--- Given entries ---

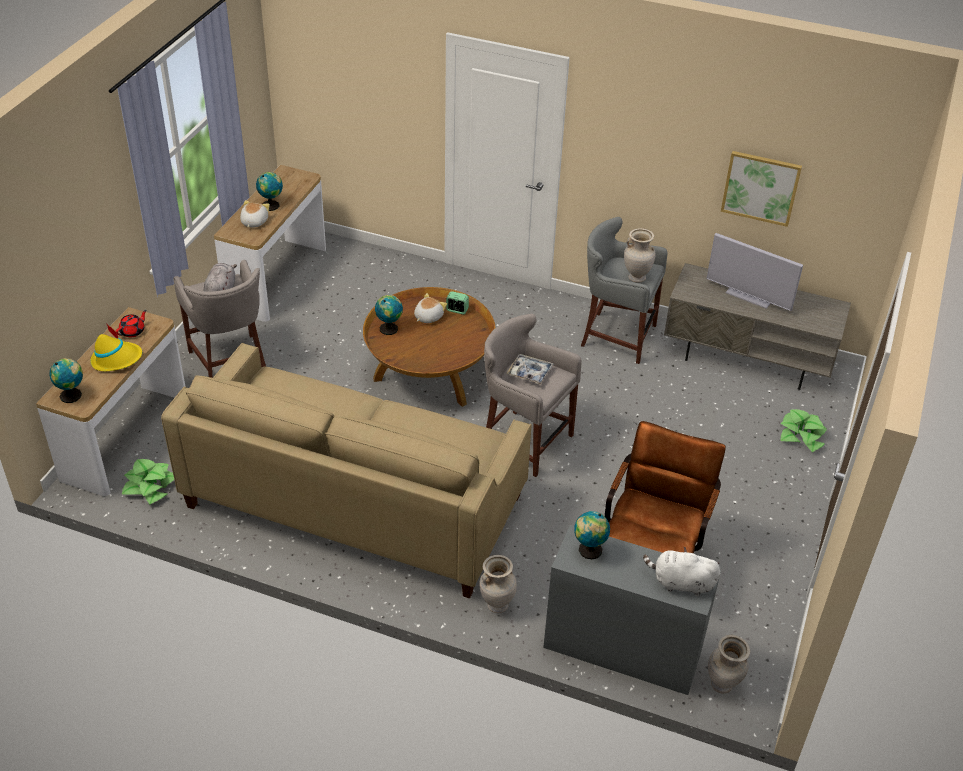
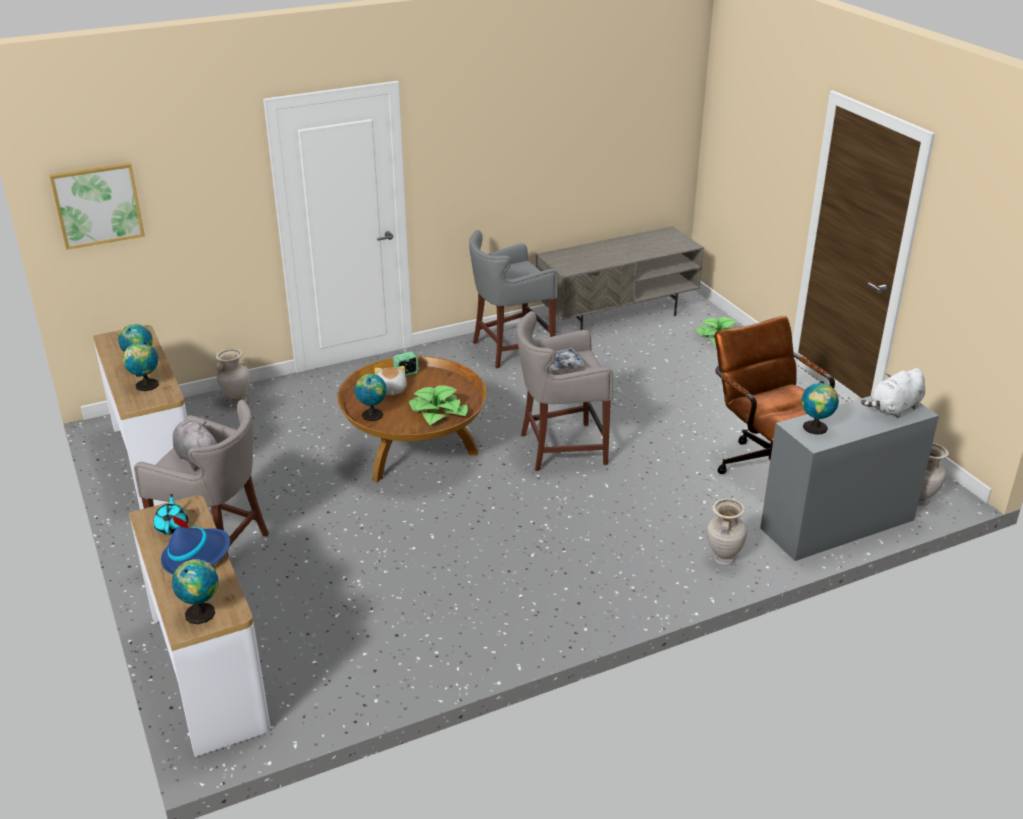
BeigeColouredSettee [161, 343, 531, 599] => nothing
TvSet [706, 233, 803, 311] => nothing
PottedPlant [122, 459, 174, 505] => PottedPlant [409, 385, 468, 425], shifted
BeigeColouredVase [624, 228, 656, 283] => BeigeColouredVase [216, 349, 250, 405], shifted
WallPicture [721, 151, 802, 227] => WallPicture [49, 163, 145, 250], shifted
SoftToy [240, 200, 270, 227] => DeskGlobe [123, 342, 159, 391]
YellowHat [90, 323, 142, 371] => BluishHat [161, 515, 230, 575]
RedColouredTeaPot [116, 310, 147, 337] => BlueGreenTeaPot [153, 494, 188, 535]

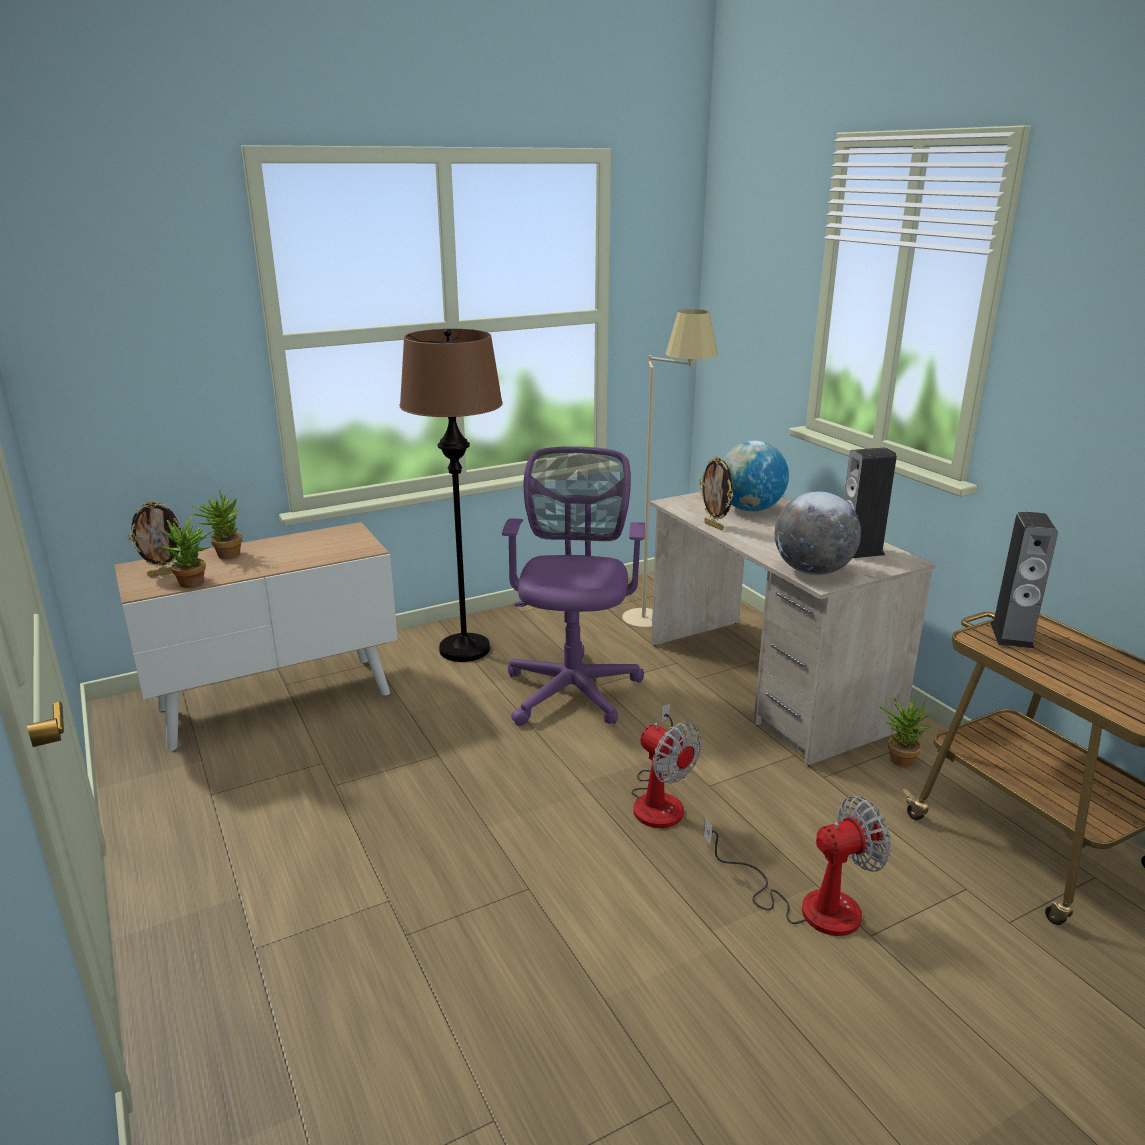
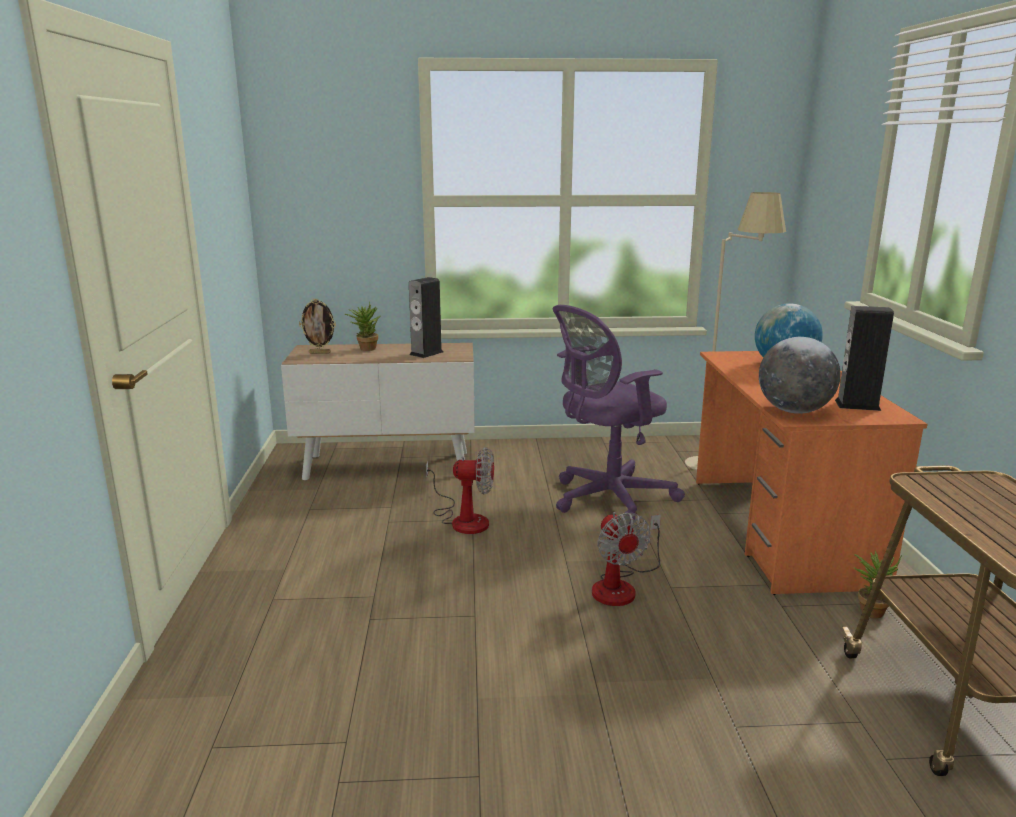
PottedPlant [159, 517, 215, 588] => nothing
BrownFloorLamp [400, 329, 503, 662] => nothing
PhotoFrame [699, 456, 733, 531] => nothing
ElectricFan [704, 796, 892, 936] => ElectricFan [426, 447, 494, 534], shifted
AudioSpeaker [991, 511, 1058, 649] => AudioSpeaker [409, 277, 443, 358], shifted
BeigeColouredDeskTable [650, 492, 936, 766] => OrangeyDeskTable [696, 351, 928, 595]
PurplishOfficeChair [502, 446, 645, 726] => PurplishOfficeChair [553, 305, 685, 524], 150 degrees counterclockwise

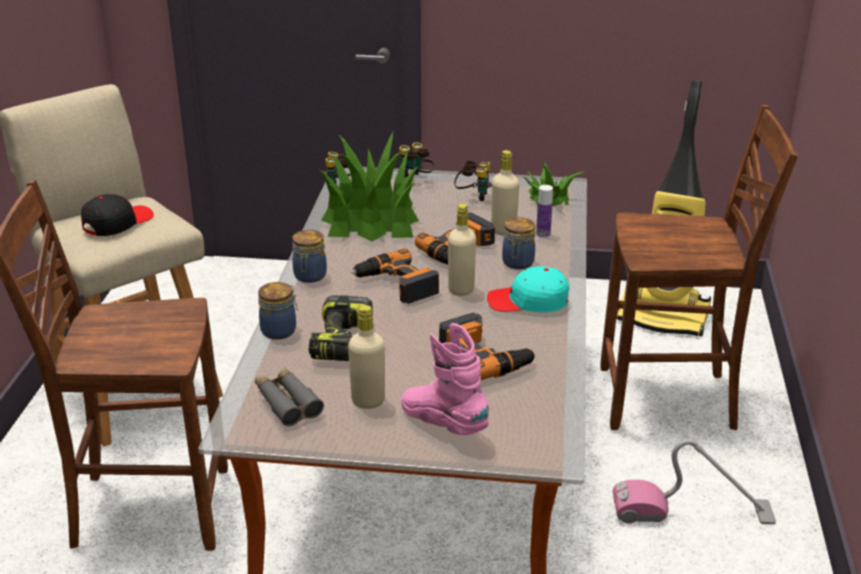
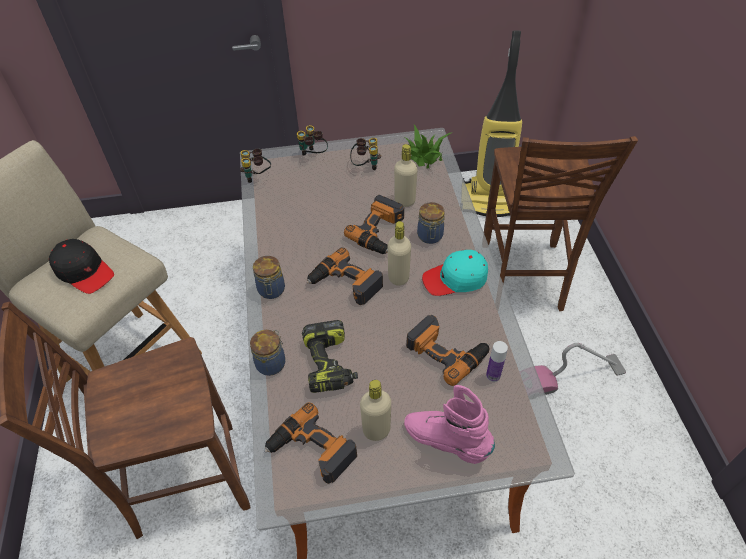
PottedPlant [320, 132, 419, 241] => nothing
DrinkBottle [536, 185, 553, 238] => DrinkBottle [486, 341, 508, 382], shifted
GreyishBinoculars [255, 368, 324, 426] => Drill [264, 402, 357, 484]
BlackPeakedCap [81, 194, 154, 236] => BlackPeakedCap [49, 239, 114, 294], 105 degrees clockwise
BrownChair [600, 105, 798, 430] => BrownChair [484, 136, 638, 311], 105 degrees clockwise

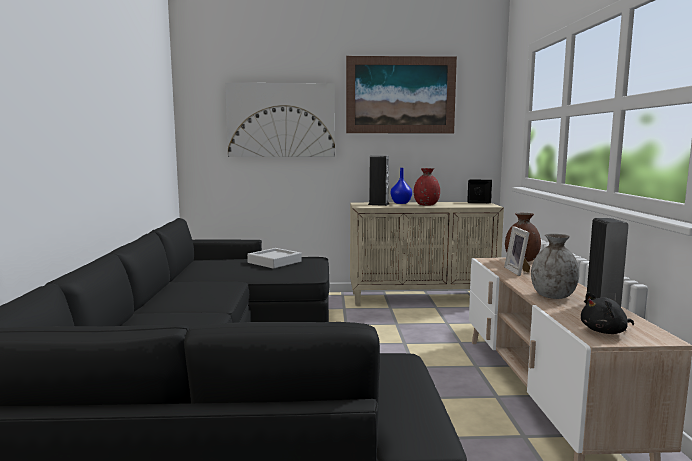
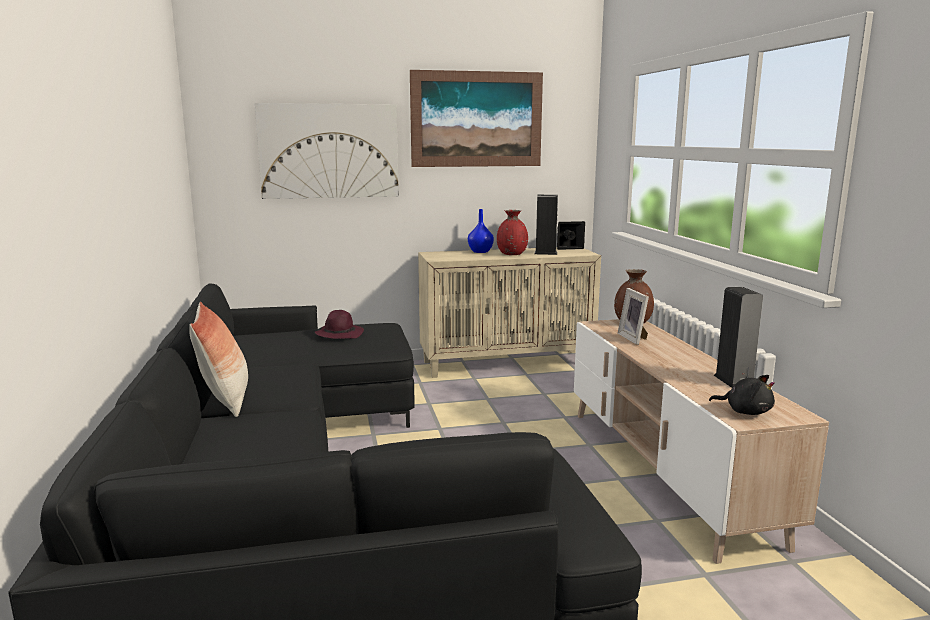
GreyishVase [531, 234, 579, 299] => nothing
nothing => Cushion [189, 301, 248, 417]
AudioSpeaker [368, 156, 389, 206] => AudioSpeaker [534, 195, 558, 255], shifted
GreyishServingTray [247, 248, 302, 269] => PurplishHat [315, 310, 364, 339]
BlackSoftToy [581, 292, 634, 334] => BlackSoftToy [709, 375, 775, 415], 120 degrees counterclockwise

---

Reproduce the data word for word, excluding its pictures.

BeigeColouredSettee [161, 343, 531, 599] => nothing
TvSet [706, 233, 803, 311] => nothing
PottedPlant [122, 459, 174, 505] => PottedPlant [409, 385, 468, 425], shifted
BeigeColouredVase [624, 228, 656, 283] => BeigeColouredVase [216, 349, 250, 405], shifted
WallPicture [721, 151, 802, 227] => WallPicture [49, 163, 145, 250], shifted
SoftToy [240, 200, 270, 227] => DeskGlobe [123, 342, 159, 391]
YellowHat [90, 323, 142, 371] => BluishHat [161, 515, 230, 575]
RedColouredTeaPot [116, 310, 147, 337] => BlueGreenTeaPot [153, 494, 188, 535]

PottedPlant [159, 517, 215, 588] => nothing
BrownFloorLamp [400, 329, 503, 662] => nothing
PhotoFrame [699, 456, 733, 531] => nothing
ElectricFan [704, 796, 892, 936] => ElectricFan [426, 447, 494, 534], shifted
AudioSpeaker [991, 511, 1058, 649] => AudioSpeaker [409, 277, 443, 358], shifted
BeigeColouredDeskTable [650, 492, 936, 766] => OrangeyDeskTable [696, 351, 928, 595]
PurplishOfficeChair [502, 446, 645, 726] => PurplishOfficeChair [553, 305, 685, 524], 150 degrees counterclockwise

PottedPlant [320, 132, 419, 241] => nothing
DrinkBottle [536, 185, 553, 238] => DrinkBottle [486, 341, 508, 382], shifted
GreyishBinoculars [255, 368, 324, 426] => Drill [264, 402, 357, 484]
BlackPeakedCap [81, 194, 154, 236] => BlackPeakedCap [49, 239, 114, 294], 105 degrees clockwise
BrownChair [600, 105, 798, 430] => BrownChair [484, 136, 638, 311], 105 degrees clockwise

GreyishVase [531, 234, 579, 299] => nothing
nothing => Cushion [189, 301, 248, 417]
AudioSpeaker [368, 156, 389, 206] => AudioSpeaker [534, 195, 558, 255], shifted
GreyishServingTray [247, 248, 302, 269] => PurplishHat [315, 310, 364, 339]
BlackSoftToy [581, 292, 634, 334] => BlackSoftToy [709, 375, 775, 415], 120 degrees counterclockwise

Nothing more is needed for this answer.